Speaker: True W. Miller, MS, nuclear engineer, reactor supervisor and N.E. Radiation Laboratory coordinator, Purdue University
Introduced By: Rick Whitener
Attendance: NESC: 87, Zoom: 31
Guest(s): Michael Deall, Patricia Brewer
Scribe: John Peer
Editor: Bill Elliott
View a recording of today’s Zoom presentation at:
Today's Program 040124
Today’s presenter was True W Miller, Facility Director for the PUR-1 Nuclear Reactor. He received his bachelors in Nuclear Engineering in 2019 and his masters in 2021 and is now pursuing his PHD, all from Purdue.
The PUR-1 research reactor is in its 58th year.

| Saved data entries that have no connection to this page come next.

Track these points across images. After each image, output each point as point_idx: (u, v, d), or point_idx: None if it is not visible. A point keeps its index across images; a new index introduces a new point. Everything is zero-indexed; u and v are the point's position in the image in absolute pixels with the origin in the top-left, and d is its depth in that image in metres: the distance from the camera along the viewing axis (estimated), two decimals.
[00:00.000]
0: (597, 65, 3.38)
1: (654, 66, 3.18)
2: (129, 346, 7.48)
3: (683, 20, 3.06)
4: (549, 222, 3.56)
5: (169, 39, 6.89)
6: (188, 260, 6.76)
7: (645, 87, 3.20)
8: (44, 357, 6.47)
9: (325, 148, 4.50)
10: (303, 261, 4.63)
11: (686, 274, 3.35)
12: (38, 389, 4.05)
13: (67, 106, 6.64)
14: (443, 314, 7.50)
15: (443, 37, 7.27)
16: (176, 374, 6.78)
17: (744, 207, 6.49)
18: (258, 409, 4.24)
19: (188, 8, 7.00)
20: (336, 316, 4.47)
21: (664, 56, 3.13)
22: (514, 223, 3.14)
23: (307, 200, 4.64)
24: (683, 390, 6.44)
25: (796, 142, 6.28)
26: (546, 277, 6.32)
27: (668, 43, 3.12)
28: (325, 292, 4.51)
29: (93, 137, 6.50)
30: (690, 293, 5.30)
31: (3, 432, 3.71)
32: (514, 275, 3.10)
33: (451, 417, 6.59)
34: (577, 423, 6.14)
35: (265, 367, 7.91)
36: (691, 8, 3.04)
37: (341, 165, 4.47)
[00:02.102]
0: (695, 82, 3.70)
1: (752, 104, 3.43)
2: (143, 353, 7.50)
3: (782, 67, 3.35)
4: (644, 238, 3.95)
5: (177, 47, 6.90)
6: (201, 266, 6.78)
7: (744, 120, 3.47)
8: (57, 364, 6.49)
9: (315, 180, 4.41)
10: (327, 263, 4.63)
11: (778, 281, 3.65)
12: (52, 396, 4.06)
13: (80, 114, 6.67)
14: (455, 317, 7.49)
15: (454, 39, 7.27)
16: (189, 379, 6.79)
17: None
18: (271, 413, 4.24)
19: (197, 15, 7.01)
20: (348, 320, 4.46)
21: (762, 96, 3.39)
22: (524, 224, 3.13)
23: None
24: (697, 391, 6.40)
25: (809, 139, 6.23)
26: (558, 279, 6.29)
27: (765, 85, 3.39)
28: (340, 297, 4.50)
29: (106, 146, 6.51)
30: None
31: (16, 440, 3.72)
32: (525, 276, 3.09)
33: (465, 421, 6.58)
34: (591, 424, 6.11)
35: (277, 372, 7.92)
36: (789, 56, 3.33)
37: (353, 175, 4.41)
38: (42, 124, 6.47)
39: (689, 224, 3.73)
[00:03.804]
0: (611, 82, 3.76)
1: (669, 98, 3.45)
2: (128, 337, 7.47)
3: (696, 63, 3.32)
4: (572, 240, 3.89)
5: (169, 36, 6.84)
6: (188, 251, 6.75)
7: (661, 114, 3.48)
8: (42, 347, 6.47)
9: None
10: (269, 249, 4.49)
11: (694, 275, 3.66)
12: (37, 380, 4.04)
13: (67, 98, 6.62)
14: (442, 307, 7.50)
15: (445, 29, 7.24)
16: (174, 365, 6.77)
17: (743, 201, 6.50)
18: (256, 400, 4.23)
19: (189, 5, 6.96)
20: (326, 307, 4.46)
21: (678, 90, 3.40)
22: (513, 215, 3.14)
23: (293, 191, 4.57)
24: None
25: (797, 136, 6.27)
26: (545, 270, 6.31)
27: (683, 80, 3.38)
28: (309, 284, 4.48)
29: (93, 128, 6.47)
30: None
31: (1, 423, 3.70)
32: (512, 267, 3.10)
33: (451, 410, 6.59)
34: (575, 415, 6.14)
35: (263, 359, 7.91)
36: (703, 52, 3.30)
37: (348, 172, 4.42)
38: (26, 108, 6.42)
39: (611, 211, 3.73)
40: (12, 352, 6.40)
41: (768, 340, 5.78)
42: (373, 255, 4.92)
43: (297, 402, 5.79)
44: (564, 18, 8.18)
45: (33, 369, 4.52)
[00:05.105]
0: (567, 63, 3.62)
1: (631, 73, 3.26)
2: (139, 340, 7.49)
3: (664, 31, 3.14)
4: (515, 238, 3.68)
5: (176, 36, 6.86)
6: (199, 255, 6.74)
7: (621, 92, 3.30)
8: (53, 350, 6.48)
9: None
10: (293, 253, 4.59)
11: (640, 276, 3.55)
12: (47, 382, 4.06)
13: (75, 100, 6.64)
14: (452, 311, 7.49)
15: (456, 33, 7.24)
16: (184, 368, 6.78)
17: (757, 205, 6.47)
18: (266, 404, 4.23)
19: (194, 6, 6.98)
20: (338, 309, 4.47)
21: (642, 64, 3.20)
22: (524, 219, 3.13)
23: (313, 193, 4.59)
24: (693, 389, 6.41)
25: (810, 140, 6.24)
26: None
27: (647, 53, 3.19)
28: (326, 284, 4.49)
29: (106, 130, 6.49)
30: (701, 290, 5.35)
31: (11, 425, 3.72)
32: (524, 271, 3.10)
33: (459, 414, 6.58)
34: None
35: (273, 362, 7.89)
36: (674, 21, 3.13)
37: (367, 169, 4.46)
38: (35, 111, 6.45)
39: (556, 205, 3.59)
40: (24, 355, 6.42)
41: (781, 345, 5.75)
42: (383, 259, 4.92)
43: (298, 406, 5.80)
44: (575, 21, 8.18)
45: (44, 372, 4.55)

Originally designed by Lockheed in 1962, it is only a 10kw design (similar to a small campfire). It has gone through many upgrades. The most significant was the conversion to a full digital control through a $1.2M grant from the Department of Energy in 2017. It is the only fully digital controlled reactor in the USA.
True explained the basics of fission reactions and several design formulas for modern designs. A single fission reaction releases 100 million times the energy of a 2eV chemical reaction. The fission process of division creates two smaller atoms but, most importantly, 3 free neutrons. These free neutrons then create more fission for a chain reaction. Subcritical reactions stop naturally and supercritical reactions can expand exponentially. Control rods are used to moderate the supercritical reaction by capturing the excess neutrons to maintain a stable state for commercial use. Nuclear fuel is enriched to create sustainable reactions. Commercial levels are about 20%. By contrast, weapons grade is greater than 90%. Nuclear submarines also use greater than 90%.

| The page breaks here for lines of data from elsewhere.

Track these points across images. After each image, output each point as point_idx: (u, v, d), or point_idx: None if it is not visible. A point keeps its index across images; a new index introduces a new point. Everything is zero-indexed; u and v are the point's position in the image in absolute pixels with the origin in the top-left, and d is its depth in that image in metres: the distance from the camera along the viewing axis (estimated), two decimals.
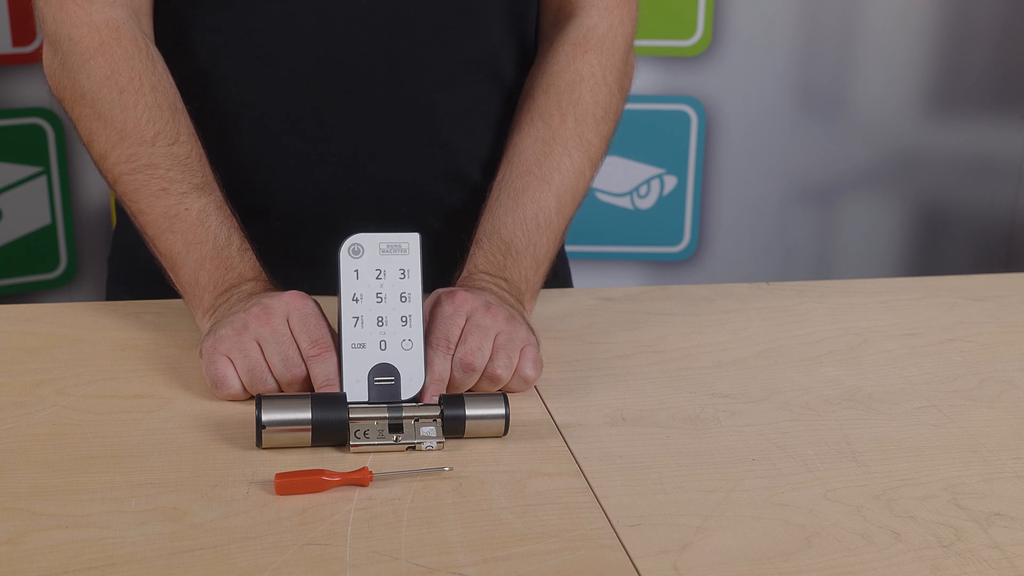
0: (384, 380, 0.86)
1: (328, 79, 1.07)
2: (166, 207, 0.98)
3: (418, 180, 1.11)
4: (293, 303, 0.88)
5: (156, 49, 1.04)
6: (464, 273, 1.01)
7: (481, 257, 1.01)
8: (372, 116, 1.08)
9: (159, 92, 1.01)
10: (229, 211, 1.00)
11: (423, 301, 0.90)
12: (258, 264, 0.98)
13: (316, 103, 1.07)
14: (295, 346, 0.86)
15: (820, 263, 2.30)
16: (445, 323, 0.88)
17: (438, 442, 0.82)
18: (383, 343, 0.86)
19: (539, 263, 1.04)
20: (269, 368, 0.87)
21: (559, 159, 1.06)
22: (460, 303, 0.90)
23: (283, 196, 1.10)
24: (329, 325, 0.88)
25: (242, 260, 0.97)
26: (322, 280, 0.99)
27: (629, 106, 1.15)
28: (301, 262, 1.08)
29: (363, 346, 0.86)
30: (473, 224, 1.06)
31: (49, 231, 2.04)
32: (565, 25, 1.12)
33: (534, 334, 0.93)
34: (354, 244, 0.87)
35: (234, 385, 0.87)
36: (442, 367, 0.87)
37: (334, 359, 0.86)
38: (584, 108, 1.08)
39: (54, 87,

The PUR-1 hosts 2000 visitors and 250 tours per year. The Scientech Club will be touring on Monday, May 13. PUR-1 also supports three lab courses and 120 students. PUR-1 is used for research in several areas such as neutron activation, creating isotopes, and cybersecurity studies (NRC grant). Since the full digitalization, all the reactor’s operating data has been recorded for future research.
However, the NRC doesn’t want experiments to be run that could modify the controls of PUR-1. Purdue has created a clone, a digital twin, which uses the PUR-1 data from a one way communication channel. Therefore, experiments can be run on the twin.
Vol. 105 No. 13 April 1, 2024 Page 2
Another area of interest is Small Modular Reactors (SMR’s). Purdue is working with Duke Energy on SMR’s in general and specifically one to run the West Lafayette campus. The main campus emits 500K tons of greenhouse gas emissions a year. The future of nuclear energy in the United States is a political problem, not a safety issue. Advanced reactor designs are essentially failsafe. Nuclear power is the safest source of energy in terms of deaths. Even solar is much worse in accidents, etc. The issue is political (Chernobyl, Fukushima, etc.) and lack of an educated public.
Thanks to True Miller for a very informative program.